Restrictions for using test data for training

The Problem description contains following note:

Note: you may not use future data in making your predictions.

Could you be more specific what kind of restrictions you have in mind, in particular could you give some example of usage that violates this rule and some example of usage that is acceptable.

That information is contained in the following text:

Note: you may not use future data in making your predictions. The train and test sets are split in time (i.e. all the observations in the test set occur after the train set) so you may use all of the training set in making your predictions. However, you must be careful not to use any of the time series information provided in the test set that is future to the process being predicted.

All training set data may be used. Algorithms that use test set data either for training purposes or for feature inputs at inference time should only use observations from before the period you are trying to predict.
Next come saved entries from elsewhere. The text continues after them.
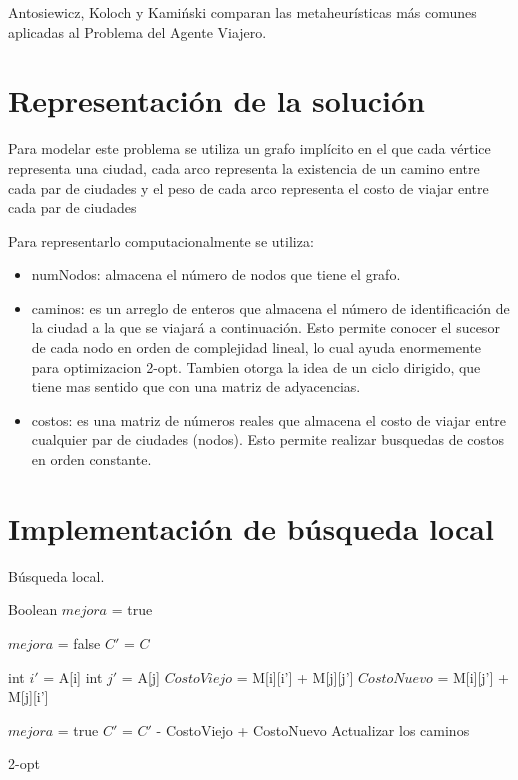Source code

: \documentclass{ci5652}
\begin{document}
Antosiewicz, Koloch y Kamiński\cite{akk2013} comparan las metaheurísticas más comunes aplicadas al Problema del Agente Viajero.

\section{Representación de la solución}
Para modelar este problema se utiliza un grafo implícito en el que cada vértice representa una ciudad, cada arco representa la existencia de un camino entre cada par de ciudades y el peso de cada arco representa el costo de viajar entre cada par de ciudades

Para representarlo computacionalmente se utiliza:
\begin{itemize}
\item numNodos: almacena el número de nodos que tiene el grafo.
\item caminos: es un arreglo de enteros que almacena el número de identificación de la ciudad a la que se viajará a continuación. Esto permite conocer el sucesor de cada nodo en orden de complejidad lineal, lo cual ayuda enormemente para optimizacion 2-opt.
Tambien otorga la idea de un ciclo dirigido, que tiene mas sentido que con una matriz de adyacencias.
\item costos: es una matriz de números reales que almacena el costo de viajar entre cualquier par de ciudades (nodos). Esto permite realizar busquedas de costos en orden constante.
\end{itemize}

\newpage
\section{Implementación de búsqueda local}
Búsqueda local.

\begin{algorithm}
 \DontPrintSemicolon
 \vspace*{0.1cm}
 Boolean $mejora$ = true\;
  {
	$mejora$ = false\; 
	$C'$ = $C$\;
 	 {
		 {
			int $i'$ = A[i]\;
			int $j'$ = A[j]\;
			$CostoViejo$ = M[i][i'] + M[j][j']\;
			$CostoNuevo$ =  M[i][j'] + M[j][i']\;

	 		  {
				$mejora$ = true\;
   				$C'$ = $C'$ - CostoViejo + CostoNuevo\;
				Actualizar los caminos\;
   			}
		}
	 }
 }
 \vspace*{0.1cm}
 \caption{2-opt}
\end{algorithm}
\end{document}
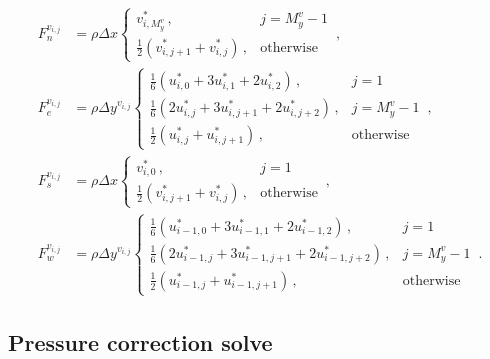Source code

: \documentclass{article}
\begin{document}
\begin{subequations}
	\begin{align}
		F_n^{v_{i,j}} & = \rho \Delta x \begin{cases}
			v^*_{i, M_y^v}\,, & j = M_y^v - 1 \\
			\frac{1}{2} \left(v^*_{i, j+1} + v^*_{i,j}\right)\,, & \text{otherwise}
		\end{cases}\,, \\
		F_e^{v_{i,j}} & = \rho \Delta y^{v_{i,j}} \begin{cases}
			\frac{1}{6} \left( u^*_{i, 0} + 3 u^*_{i, 1} + 2 u^*_{i, 2} \right)\,, & j = 1 \\
			\frac{1}{6} \left( 2 u^*_{i, j} + 3 u^*_{i, j + 1} + 2 u^*_{i, j + 2} \right)\,, & j = M_y^v - 1 \\
			\frac{1}{2} \left( u^*_{i, j} + u^*_{i, j + 1} \right)\,, & \text{otherwise} 
		\end{cases}\,, \\
		F_s^{v_{i,j}} & = \rho \Delta x \begin{cases}
			v^*_{i, 0}\,, & j = 1 \\
			\frac{1}{2} \left(v^*_{i, j+ 1} + v^*_{i,j}\right)\,, & \text{otherwise}
		\end{cases}\,, \\
		F_w^{v_{i,j}} & = \rho \Delta y^{v_{i,j}} \begin{cases}
			\frac{1}{6} \left( u^*_{i - 1, 0} + 3 u^*_{i - 1, 1} + 2 u^*_{i - 1, 2} \right)\,, & j = 1 \\
			\frac{1}{6} \left( 2 u^*_{i - 1, j} + 3 u^*_{i - 1, j + 1} + 2 u^*_{i - 1, j + 2} \right)\,, & j = M_y^v - 1 \\
			\frac{1}{2} \left( u^*_{i - 1, j} + u^*_{i - 1, j + 1} \right)\,, & \text{otherwise} 
			\end{cases}\,.
	\end{align}
\end{subequations}

\subsection{Pressure correction solve}
\label{subsec:pc-solve}
\end{document}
Thank you very much for the answer.

Just to have some more formal definition, is it boils down to:

When processing (either for training or predicting) series with process_id=X, its features could be computed from:

  • data from the series itself (process_id=X)
  • whole train set
  • test_data[test_data.timestamp <= starting_timestamp_of_X]

I agree with twalen that this is rather confusing… Is this even ever applicable? Aren’t we predicting stuff for the final_rinse phase, which is not included in the test set? As such, it is impossible to use future data?

All of the observations provided have timestamps provided, so it is possible for every observation to know what observations occur in the future and which occur in the past.

Where this is relevant from a rules perspective (rather than from a best-practices for building your models perspective), is that you cannot use data in the test set where the timestamp comes after the start of the series that you are predicting. Since some processes occur after other processes, it is theoretically possible to use future data.

The bullets @twalen provided are a good summary, but the simplest explanation (which encompasses all of his bullets) is that for process X, you may only use data where observation.timestamp <= starting_timestamp_of_X.

Ok cheers @bull. I think this clarifies the issue :slight_smile: